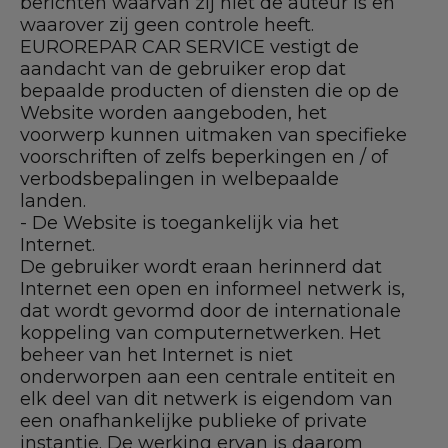
berichten waarvan zij niet de auteur is en
waarover zij geen controle heeft.
EUROREPAR CAR SERVICE vestigt de
aandacht van de gebruiker erop dat
bepaalde producten of diensten die op de
Website worden aangeboden, het
voorwerp kunnen uitmaken van specifieke
voorschriften of zelfs beperkingen en / of
verbodsbepalingen in welbepaalde
landen.
- De Website is toegankelijk via het
Internet.
De gebruiker wordt eraan herinnerd dat
Internet een open en informeel netwerk is,
dat wordt gevormd door de internationale
koppeling van computernetwerken. Het
beheer van het Internet is niet
onderworpen aan een centrale entiteit en
elk deel van dit netwerk is eigendom van
een onafhankelijke publieke of private
instantie. De werking ervan is daarom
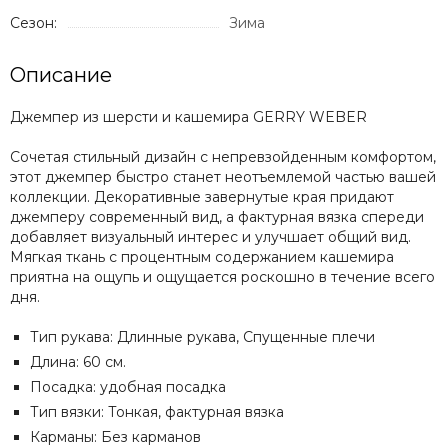
Сезон:
Зима
Описание
Джемпер из шерсти и кашемира GERRY WEBER
Сочетая стильный дизайн с непревзойденным комфортом,
этот джемпер быстро станет неотъемлемой частью вашей
коллекции. Декоративные завернутые края придают
джемперу современный вид, а фактурная вязка спереди
добавляет визуальный интерес и улучшает общий вид.
Мягкая ткань с процентным содержанием кашемира
приятна на ощупь и ощущается роскошно в течение всего
дня.
Тип рукава: Длинные рукава, Спущенные плечи
Длина: 60 ​​см.
Посадка: удобная посадка
Тип вязки: Тонкая, фактурная вязка
Карманы: Без карманов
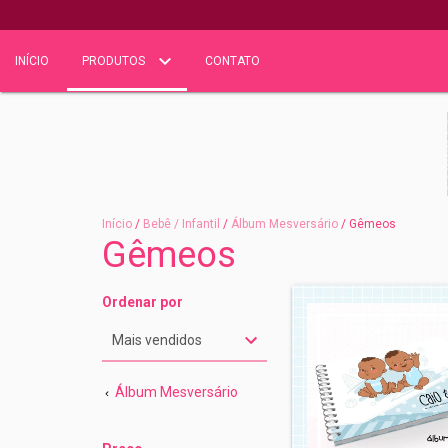
INÍCIO
PRODUTOS
CONTATO
Início
/
Bebê / Infantil
/
Álbum Mesversário
/
Gêmeos
Gêmeos
Ordenar por
Álbum Mesversário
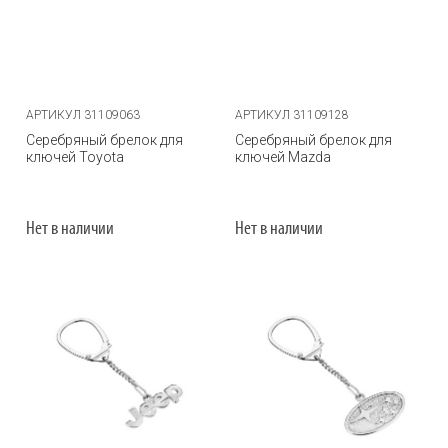
АРТИКУЛ 31109063
АРТИКУЛ 31109128
Серебряный брелок для
Серебряный брелок для
ключей Toyota
ключей Mazda
Нет в наличии
Нет в наличии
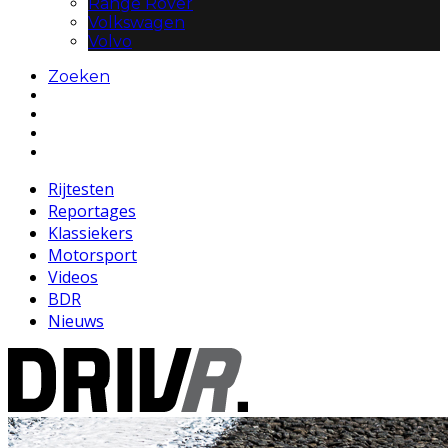
Range Rover
Volkswagen
Volvo
Zoeken
Rijtesten
Reportages
Klassiekers
Motorsport
Videos
BDR
Nieuws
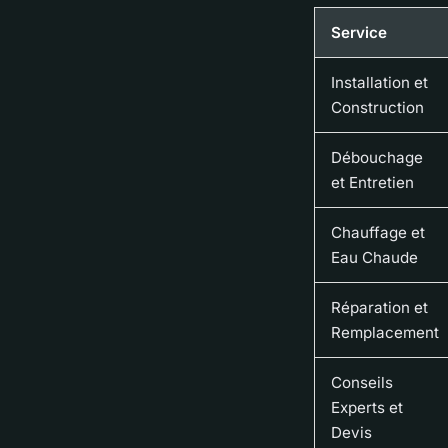
Service
Installation et
Construction
Débouchage
et Entretien
Chauffage et
Eau Chaude
Réparation et
Remplacement
Conseils
Experts et
Devis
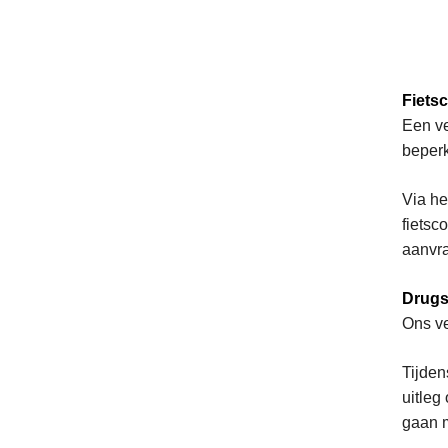
Fietsc
Een ve
beperk
Via he
fietsc
aanvr
Drugs
Ons ve
Tijden
uitleg
gaan m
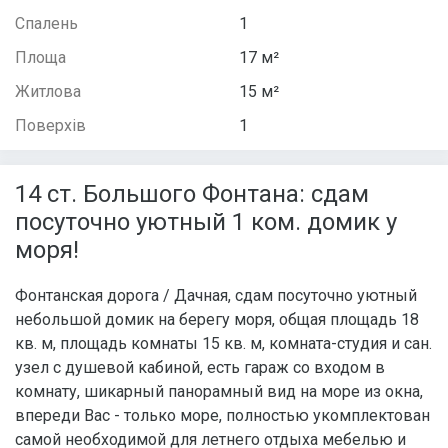
Спалень
1
Площа
17 м²
Житлова
15 м²
Поверхів
1
14 ст. Большого Фонтана: сдам
посуточно уютный 1 ком. домик у
моря!
Фонтанская дорога / Дачная, сдам посуточно уютный
небольшой домик на берегу моря, общая площадь 18
кв. м, площадь комнаты 15 кв. м, комната-студия и сан.
узел с душевой кабиной, есть гараж со входом в
комнату, шикарный панорамный вид на море из окна,
впереди Вас - только море, полностью укомплектован
самой необходимой для летнего отдыха мебелью и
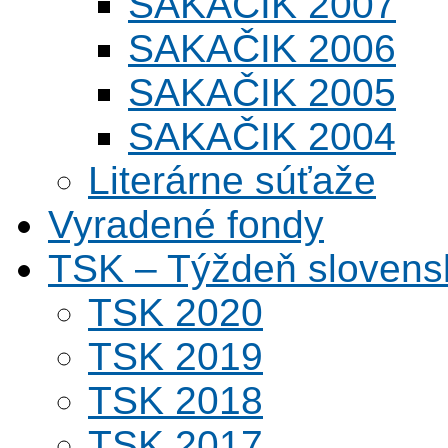
SAKAČIK 2007
SAKAČIK 2006
SAKAČIK 2005
SAKAČIK 2004
Literárne súťaže
Vyradené fondy
TSK – Týždeň slovens
TSK 2020
TSK 2019
TSK 2018
TSK 2017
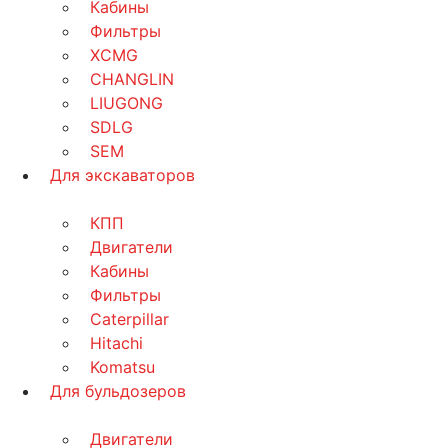
Кабины
Фильтры
XCMG
CHANGLIN
LIUGONG
SDLG
SEM
Для экскаваторов
КПП
Двигатели
Кабины
Фильтры
Caterpillar
Hitachi
Komatsu
Для бульдозеров
Двигатели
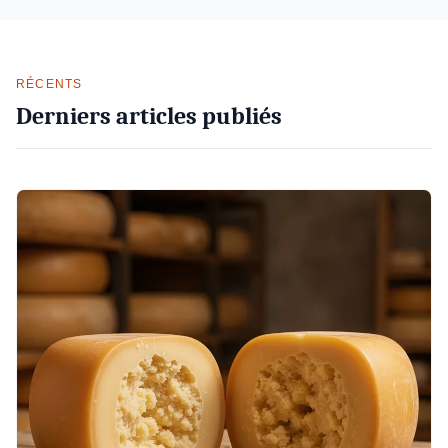
RÉCENTS
Derniers articles publiés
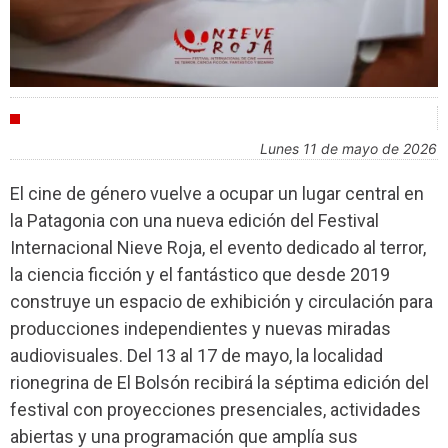
FESTIVALES
lunes 11 de mayo de 2026
El cine de género vuelve a ocupar un lugar central en
la Patagonia con una nueva edición del Festival
Internacional Nieve Roja, el evento dedicado al terror,
la ciencia ficción y el fantástico que desde 2019
construye un espacio de exhibición y circulación para
producciones independientes y nuevas miradas
audiovisuales. Del 13 al 17 de mayo, la localidad
rionegrina de El Bolsón recibirá la séptima edición del
festival con proyecciones presenciales, actividades
abiertas y una programación que amplía sus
==========
WORK TO COMPLETE: Show a copy of each line from the data that includes the word "niet".

EXERCISE OUTPUT:
berichten waarvan zij niet de auteur is en
beheer van het Internet is niet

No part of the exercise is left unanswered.